We returned from Butlins this afternoon to a glorious stack of booky goodness, some expected (a collection of Septimus Heap won via twitter) and some not. This one was not, but I was immediately enthralled and at bedtime brought it to bed with me.
I know, as a conscientious book loving parent and home educator that reading aloud is a Good Thing. I know this, and yet I don’t do it nearly enough. Oh I read smallest books, the books she brings me, but I rarely read aloud for my pleasure.
Tonight was different. Tonight I read Kipling (how the rhinoceros got his skin) to my two year old, and because she fell sleep before I’d finished, I read Stevenson (Escape at Bedtime, one of my all time favourites) to the baby.

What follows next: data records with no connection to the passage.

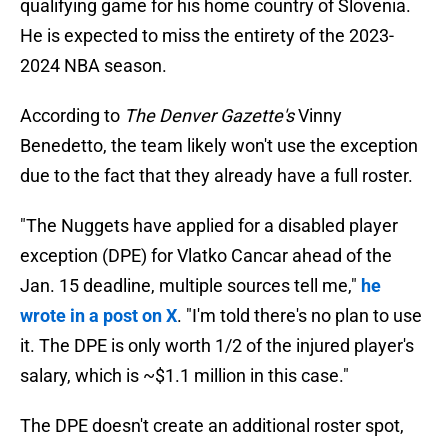
qualifying game for his home country of Slovenia.
He is expected to miss the entirety of the 2023-
2024 NBA season.
According to
The Denver Gazette's
Vinny
Benedetto, the team likely won't use the exception
due to the fact that they already have a full roster.
"The Nuggets have applied for a disabled player
exception (DPE) for Vlatko Cancar ahead of the
Jan. 15 deadline, multiple sources tell me,"
he
wrote in a post on X
. "I'm told there's no plan to use
it. The DPE is only worth 1/2 of the injured player's
salary, which is ~$1.1 million in this case."
The DPE doesn't create an additional roster spot,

Reading aloud shouldn’t be a chore. It should be a joint pleasurable experience, a bridge built between reader and listener, a shared moment staring into another land. And this book offers so many opportunities to do that. I love that out is poetry and prose. I love that there are old favourites, and I’m looking forward to making new friends. I’m hoping that some of the excerpts will tantalise older children into seeking out the full story, and I might even find myself tempted here and there.
Lovely book. Destined to be rapidly beaten, battered and well loved I feel. The kind of book that you feel like you’ve known for years, but had just temporarily forgotten the title, or not seen since you lent it to a friend. I may have to buy some extra copies as gifts.